Atlanta led 6-1 when Hudson, the Game 1 loser pitching on three days' rest, allowed the first two hitters to reach in the eighth and was pulled. Biggio reached on a fielder's choice grounder and Scott walked before Berkman's grand slam, an opposite-field shot into the seats in left.
Farnsworth managed to preserve the lead then, getting Ensberg on a called third strike before Mike Lamb's flyball that right fielder Jeff Francoeur caught on the warning track. He didn't have the same success against No. 8 hitter Ausmus an inning later.
LaRoche hit a grand slam in the third off Astros starter Brandon Backe, who loaded the bases after walking two batters and hitting another. Jones added a sacrifice fly to put the Braves up 5-0 in the fifth.

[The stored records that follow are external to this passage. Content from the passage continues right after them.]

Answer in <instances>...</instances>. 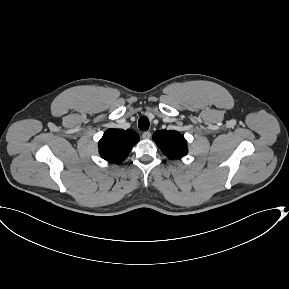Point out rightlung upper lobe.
I'll return each mask as SVG.
<instances>
[{
	"label": "right lung upper lobe",
	"mask_w": 289,
	"mask_h": 289,
	"mask_svg": "<svg viewBox=\"0 0 289 289\" xmlns=\"http://www.w3.org/2000/svg\"><path fill=\"white\" fill-rule=\"evenodd\" d=\"M138 141L135 131L108 129L99 141V153L103 159L118 164L125 160Z\"/></svg>",
	"instance_id": "obj_1"
}]
</instances>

Brian McCann, the rookie catcher whose three-run homer off Clemens was the big blow in Game 2, put the Braves up 6-1 when he led off the eighth with a homer. McCann grounded out leading off the 17th in a rematch against the future Hall of Famer.
Notes: There were 553 total pitches. Clemens threw the last 44 of Houston's 299 pitches. ... Nicole Oswalt, the wife of Astros pitcher and Game 3 winner Roy Oswalt, sang the national anthem before Sunday's game and "God Bless America" during the seventh-inning stretch.